On Feb. 28, the Oklahoma Senate voted to protect the Second Amendment rights of anyone who also has a medical cannabis card in the state.

According to a press release from the state’s government website, Senate Bill 959, written by Sen. Nathan Dahm, lays out the law that anyone with a medical cannabis card could still get a concealed carry permit.

This has been a concern for residents in numerous states, causing people to wonder whether or not they will lose their gun rights if they also want to consume recreational or medical cannabis. Although Oklahoma is medical only, they still want to make sure gun rights are protected.

“Current Oklahoma law precludes citizens from being eligible for a handgun license if they have any violation relating to illegal drug use or possession,” the press release explains. “SB-959 would clarify that this prohibition does not apply for applicants or licensees in possession of a medical marijuana card. The measure would make it illegal for a person to carry or use a gun while under the influence of medical marijuana.”
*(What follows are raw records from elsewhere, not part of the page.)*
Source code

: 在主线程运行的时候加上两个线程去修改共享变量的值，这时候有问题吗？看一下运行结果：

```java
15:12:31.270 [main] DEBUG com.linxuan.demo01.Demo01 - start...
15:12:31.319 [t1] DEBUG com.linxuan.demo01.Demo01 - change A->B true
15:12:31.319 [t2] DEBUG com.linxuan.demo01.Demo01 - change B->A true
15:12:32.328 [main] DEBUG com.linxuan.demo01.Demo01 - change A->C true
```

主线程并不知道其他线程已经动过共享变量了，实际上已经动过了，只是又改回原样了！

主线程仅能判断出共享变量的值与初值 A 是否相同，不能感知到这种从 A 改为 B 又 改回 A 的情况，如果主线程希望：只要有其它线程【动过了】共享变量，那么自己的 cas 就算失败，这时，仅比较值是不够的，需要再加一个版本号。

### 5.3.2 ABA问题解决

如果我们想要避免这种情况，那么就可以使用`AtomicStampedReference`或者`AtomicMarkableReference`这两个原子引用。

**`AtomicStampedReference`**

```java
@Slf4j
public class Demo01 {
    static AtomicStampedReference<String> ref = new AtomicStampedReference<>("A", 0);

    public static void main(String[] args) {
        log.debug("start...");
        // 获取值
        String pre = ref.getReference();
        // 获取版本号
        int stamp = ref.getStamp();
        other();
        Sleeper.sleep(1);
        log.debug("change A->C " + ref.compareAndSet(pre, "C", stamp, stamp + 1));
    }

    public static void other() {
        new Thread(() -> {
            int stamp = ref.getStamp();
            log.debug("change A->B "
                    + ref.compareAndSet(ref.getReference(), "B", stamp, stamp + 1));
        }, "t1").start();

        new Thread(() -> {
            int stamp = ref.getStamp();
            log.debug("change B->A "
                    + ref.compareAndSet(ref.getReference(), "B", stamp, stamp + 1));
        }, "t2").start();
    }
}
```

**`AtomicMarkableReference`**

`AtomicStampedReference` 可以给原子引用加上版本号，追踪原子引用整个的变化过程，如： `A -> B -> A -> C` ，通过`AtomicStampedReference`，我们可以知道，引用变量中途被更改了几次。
“Our Second Amendment rights outlined in the United States Constitution are very clear – the right of the people to keep and bear Arms shall not be infringed,” Dahm said. “We cannot discriminate against medical marijuana cardholders because of their personal medicinal decisions. All Oklahomans should have their Second Amendment rights protected, and I’m glad my colleagues agree that we must uphold the Constitution.”

The next step is for the measure to enter the House of Representatives for a vote. Rep. Jon Echols is the author of the House bill. Oklahoma officials recently leaned into the medical industry to start testing cannabis products and recent data reports that Oklahoma experienced a record number of cannabis license applications in 2019.